TASK 1 |
Answer these questions using the article about protecting crops from elephants with bees.
(a) According to the University of Oxford researchers, what share of elephants can beehives strung on wires keep away?
(b) What success rate is reported for the method in Thailand?
(c) What measure did the elderly Thai farmer try before beehives that failed?
TASK 2 | Rewrite the paragraph beginning "The method is not only used" from the article about protecting crops from elephants with bees as a short bulleted list that keeps its main facts.
TASK 3 | Repeat word for word the part of the article about protecting crops from elephants with bees between "Keeping wild elephants" and "raiding for food.", inclusive.

SELECTED EXCERPT |
────────────────────────────────────────
Keeping wild elephants away from crops … with buzzing bees
5 Februari 2020Elephants are the largest land mammals on Earth and they are voracious eaters. And that can be a problem to farmers in Africa and Asia whose crops these jumbos love raiding for food.
To protect their crops, farmers often shoot or poison elephants, which can take a toll on the wild populations of these critically endangered animals. Yet there is another way: employing the help of small flying insects.
Bees, that is.
Elephants do not fancy belligerent bees and this can be useful for local farmers whose plantations are often raided by wild elephants.
By placing beehives around their plots, however, farmers can protect their crops from elephants. Unlike human skin, elephant skin is too thick for bees to penetrate with their strings. The pachyderms, however, have sensitive areas such as the tip of their trunk, mouth and eyes. A swarm of bees can cause the jumbos real pain and the elephants know this.
Conflicts between wildlife and communities surrounding protected areas are unavoidable. Often wild elephants wander beyond the boundaries of their natural habitats to look for food in farmers’ plantations, causing damage to crops. The conflicts sometimes end up with tragic outcomes to elephants or people, or both.
Africa is home to especially aggressive bees that have a tendency to pursue and harass people and animals that they consider to be a threat. Researchers from the University of Oxford have conducted experiments by utilizing African bees as a non-violent means to scare foraging elephants from village farms.
Using beehives strung on wires around a cultivated plot can keep the pachyderms away, they have found. If a jumbo brushes up against any of the beehives, the disturbed honeybees will swarm out and launch an attack. This simple trick can keep away 80% of elephants, according to the researchers.
“If we could use bees to reduce elephant crop-raiding and tree destruction and enhance local income through the sale of honey, this could be a significant step forward towards sustainable human-elephant coexistence,” said Lucy King, a zoologist at the University of Oxford in the United Kingdom.
The method is not only used by more and more farmers in Africa but has also been put to good use by some communities around protected areas in Thailand. Even though bees in Asia are less aggressive than their cousins in Africa, the measure in Thailand still has a reported success rate of 74%. In fact, it works better than other common methods such as electric fences, which can kill elephants.
Once elephants are attacked by bees, they retain a painful memory of the place where the attack took place and avoid it in future, noted a Thai researcher from the Phuluang Wildlife Research Station in northern Thailand where wild elephants still roam in some local forests.
“The key message of the beehive fence project is it can prevent crop losses and help farmers save money,” said Jirachai Arkajag, chief of the Phu Luang Wildlife Research Station. “We can’t ask them to help protect the elephants if their stomachs are empty.”
One elderly Thai farmer struggled in vain for years to keep elephants away from his rice paddies where they ate most of his crops. Measures like setting off firecrackers when the elephants showed up failed. So he decided to give beehives a try. This simple technique, he told a Thai newspaper, worked like a charm.
────────────────────────────────────────
RECORDED DATA |

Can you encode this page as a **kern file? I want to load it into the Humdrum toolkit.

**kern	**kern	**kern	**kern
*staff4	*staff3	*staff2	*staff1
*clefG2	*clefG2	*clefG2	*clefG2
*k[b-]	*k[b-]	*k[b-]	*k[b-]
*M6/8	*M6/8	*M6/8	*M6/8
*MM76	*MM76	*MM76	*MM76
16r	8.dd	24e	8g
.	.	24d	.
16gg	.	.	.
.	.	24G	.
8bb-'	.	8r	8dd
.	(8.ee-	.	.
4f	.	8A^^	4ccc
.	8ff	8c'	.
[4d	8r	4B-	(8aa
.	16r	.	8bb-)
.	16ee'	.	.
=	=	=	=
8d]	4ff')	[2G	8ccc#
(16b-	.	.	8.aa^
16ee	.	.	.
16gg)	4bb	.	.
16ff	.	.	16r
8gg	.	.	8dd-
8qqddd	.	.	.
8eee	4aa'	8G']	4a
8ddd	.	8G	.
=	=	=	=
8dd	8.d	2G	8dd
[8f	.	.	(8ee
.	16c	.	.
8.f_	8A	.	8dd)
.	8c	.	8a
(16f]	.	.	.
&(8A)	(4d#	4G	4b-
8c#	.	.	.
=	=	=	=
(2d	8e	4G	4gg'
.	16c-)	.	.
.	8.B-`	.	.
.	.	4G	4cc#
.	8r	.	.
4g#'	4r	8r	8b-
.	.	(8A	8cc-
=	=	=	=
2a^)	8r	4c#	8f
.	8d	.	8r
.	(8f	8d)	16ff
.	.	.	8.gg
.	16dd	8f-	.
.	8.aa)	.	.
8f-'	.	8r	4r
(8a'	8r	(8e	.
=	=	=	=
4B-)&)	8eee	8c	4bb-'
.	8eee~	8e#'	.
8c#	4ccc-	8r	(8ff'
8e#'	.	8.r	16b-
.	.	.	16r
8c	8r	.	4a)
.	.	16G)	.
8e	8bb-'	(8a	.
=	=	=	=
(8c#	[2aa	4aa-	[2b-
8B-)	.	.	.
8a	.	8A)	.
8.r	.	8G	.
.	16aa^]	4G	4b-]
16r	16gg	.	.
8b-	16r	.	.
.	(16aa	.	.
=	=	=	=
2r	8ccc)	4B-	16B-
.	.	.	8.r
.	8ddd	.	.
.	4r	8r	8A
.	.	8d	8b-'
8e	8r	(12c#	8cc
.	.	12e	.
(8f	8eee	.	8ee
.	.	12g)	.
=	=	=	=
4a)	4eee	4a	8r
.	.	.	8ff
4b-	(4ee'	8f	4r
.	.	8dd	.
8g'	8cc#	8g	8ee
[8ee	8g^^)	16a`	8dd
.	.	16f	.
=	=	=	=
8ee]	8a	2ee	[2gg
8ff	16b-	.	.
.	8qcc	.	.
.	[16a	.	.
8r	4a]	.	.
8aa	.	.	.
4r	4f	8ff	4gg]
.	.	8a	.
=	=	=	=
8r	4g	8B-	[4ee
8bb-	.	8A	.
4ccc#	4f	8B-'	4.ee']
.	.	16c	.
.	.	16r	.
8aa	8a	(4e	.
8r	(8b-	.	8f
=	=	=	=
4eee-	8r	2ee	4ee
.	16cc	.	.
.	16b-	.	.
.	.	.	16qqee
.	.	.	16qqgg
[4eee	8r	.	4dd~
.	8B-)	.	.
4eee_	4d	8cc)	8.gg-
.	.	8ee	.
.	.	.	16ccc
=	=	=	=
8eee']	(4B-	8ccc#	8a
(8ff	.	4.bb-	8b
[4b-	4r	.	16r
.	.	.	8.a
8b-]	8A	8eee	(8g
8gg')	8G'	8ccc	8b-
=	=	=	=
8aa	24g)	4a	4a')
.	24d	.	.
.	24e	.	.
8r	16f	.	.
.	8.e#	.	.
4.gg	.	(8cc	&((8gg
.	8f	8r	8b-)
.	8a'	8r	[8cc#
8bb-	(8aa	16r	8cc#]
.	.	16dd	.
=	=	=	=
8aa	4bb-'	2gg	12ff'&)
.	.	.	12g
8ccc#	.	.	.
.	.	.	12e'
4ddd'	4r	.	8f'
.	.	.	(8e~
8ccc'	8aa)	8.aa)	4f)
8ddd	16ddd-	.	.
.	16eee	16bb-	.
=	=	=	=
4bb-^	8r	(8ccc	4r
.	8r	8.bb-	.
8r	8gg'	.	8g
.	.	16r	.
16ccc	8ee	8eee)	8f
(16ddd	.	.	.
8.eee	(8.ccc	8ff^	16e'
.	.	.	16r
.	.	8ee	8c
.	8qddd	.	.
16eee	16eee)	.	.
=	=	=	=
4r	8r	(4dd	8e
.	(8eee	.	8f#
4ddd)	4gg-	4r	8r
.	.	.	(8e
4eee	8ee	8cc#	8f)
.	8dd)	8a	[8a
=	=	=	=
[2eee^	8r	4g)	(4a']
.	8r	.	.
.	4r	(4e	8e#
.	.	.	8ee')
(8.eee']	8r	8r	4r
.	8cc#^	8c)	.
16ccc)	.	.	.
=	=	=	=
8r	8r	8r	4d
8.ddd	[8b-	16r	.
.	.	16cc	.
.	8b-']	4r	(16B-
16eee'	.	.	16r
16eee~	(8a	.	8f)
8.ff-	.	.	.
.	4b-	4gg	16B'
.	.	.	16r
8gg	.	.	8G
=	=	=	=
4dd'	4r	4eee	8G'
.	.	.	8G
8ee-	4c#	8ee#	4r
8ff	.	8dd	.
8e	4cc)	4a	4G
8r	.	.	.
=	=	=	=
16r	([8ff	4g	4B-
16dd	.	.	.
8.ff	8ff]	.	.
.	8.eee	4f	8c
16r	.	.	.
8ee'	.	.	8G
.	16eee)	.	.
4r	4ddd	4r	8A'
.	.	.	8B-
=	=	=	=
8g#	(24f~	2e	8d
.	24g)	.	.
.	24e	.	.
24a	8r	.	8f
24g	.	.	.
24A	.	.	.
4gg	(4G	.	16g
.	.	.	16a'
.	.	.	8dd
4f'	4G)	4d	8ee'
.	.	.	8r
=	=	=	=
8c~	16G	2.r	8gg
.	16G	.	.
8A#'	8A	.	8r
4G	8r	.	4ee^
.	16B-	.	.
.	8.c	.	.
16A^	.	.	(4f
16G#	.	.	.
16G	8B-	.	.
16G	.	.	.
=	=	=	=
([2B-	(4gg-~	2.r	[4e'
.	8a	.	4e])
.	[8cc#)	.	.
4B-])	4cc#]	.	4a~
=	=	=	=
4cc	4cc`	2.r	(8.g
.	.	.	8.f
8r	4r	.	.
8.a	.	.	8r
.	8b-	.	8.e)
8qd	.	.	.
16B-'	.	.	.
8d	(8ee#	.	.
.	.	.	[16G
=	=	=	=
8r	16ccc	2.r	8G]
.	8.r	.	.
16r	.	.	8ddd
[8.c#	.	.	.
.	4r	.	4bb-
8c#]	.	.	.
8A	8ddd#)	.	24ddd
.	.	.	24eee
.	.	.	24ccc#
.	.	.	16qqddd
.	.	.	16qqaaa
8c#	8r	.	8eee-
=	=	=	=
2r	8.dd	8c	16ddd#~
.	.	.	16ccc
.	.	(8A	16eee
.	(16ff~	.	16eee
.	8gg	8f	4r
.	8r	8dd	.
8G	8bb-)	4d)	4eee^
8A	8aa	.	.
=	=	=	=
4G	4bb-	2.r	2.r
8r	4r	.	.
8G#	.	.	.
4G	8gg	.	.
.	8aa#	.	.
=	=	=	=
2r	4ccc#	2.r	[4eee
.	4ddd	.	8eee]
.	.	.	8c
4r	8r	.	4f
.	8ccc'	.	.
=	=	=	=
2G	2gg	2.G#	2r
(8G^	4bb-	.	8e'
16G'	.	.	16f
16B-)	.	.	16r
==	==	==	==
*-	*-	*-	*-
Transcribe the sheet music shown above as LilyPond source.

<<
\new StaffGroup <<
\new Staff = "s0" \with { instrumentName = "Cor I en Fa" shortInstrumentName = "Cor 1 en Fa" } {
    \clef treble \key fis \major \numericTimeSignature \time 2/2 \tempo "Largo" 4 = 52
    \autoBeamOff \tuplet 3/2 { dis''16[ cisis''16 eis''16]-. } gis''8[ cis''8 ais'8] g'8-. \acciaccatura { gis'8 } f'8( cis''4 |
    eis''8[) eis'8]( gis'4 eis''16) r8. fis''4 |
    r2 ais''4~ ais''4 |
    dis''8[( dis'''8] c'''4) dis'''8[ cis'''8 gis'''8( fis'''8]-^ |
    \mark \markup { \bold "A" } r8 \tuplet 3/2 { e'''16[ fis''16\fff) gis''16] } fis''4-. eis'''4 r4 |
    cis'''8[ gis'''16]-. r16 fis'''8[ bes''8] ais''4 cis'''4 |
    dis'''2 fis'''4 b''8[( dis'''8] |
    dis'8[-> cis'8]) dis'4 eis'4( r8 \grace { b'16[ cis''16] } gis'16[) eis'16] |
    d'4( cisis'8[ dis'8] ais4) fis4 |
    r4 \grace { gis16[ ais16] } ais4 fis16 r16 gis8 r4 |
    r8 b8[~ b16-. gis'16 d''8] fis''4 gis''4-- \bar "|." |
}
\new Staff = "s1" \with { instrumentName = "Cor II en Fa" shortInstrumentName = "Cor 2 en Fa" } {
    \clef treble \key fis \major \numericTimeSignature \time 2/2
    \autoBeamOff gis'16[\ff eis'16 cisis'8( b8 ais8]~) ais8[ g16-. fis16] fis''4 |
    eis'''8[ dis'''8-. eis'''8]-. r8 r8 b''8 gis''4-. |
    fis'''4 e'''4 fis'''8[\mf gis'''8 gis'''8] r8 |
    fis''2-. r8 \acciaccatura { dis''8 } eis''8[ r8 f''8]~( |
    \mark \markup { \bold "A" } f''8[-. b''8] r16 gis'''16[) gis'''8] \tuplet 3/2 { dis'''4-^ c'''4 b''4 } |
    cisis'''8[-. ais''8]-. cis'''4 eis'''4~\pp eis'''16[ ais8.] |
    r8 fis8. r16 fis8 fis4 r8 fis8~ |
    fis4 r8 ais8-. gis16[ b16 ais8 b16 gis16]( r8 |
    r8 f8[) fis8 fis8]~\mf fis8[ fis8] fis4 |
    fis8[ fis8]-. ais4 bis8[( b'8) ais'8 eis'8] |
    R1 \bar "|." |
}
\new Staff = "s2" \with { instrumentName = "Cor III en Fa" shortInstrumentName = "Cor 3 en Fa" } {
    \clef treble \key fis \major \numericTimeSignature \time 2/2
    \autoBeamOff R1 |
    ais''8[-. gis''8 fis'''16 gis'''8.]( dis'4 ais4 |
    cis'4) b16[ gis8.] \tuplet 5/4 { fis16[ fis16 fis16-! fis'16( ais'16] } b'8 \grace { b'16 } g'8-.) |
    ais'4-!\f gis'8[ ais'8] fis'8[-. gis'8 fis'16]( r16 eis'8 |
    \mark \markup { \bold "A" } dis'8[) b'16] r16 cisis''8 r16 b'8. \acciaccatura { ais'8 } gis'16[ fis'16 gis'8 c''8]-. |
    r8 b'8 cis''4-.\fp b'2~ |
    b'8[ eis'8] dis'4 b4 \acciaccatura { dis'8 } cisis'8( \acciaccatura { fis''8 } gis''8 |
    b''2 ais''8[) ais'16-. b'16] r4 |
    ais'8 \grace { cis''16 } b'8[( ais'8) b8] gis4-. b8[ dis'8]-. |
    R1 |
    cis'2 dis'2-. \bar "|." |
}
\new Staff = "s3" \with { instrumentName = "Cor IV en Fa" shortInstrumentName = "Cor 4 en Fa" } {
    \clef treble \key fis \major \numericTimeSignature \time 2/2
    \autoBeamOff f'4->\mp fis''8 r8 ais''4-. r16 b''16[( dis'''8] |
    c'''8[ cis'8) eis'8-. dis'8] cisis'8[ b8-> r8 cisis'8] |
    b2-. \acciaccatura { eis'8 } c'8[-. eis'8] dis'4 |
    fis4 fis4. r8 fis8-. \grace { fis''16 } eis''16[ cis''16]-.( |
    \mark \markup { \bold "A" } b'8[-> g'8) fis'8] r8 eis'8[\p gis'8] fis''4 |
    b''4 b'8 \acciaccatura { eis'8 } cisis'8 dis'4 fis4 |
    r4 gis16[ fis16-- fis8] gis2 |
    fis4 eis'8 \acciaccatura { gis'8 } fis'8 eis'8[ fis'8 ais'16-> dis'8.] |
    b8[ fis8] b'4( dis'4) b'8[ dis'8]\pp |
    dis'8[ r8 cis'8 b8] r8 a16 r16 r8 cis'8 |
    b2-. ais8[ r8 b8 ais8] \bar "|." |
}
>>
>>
────────────────────────────────────────
YOUR SOLUTION 1 |
(a) 80%
(b) 74%
(c) Setting off firecrackers when the elephants showed up

YOUR SOLUTION 2 |
- More and more farmers in Africa use the method, and some communities around protected areas in Thailand use it too.
- Bees in Asia are less aggressive than African bees, but the method in Thailand still has a reported success rate of 74%.
- It works better than other common methods such as electric fences, which can kill elephants.

YOUR SOLUTION 3 |
Keeping wild elephants away from crops … with buzzing bees
5 Februari 2020Elephants are the largest land mammals on Earth and they are voracious eaters. And that can be a problem to farmers in Africa and Asia whose crops these jumbos love raiding for food.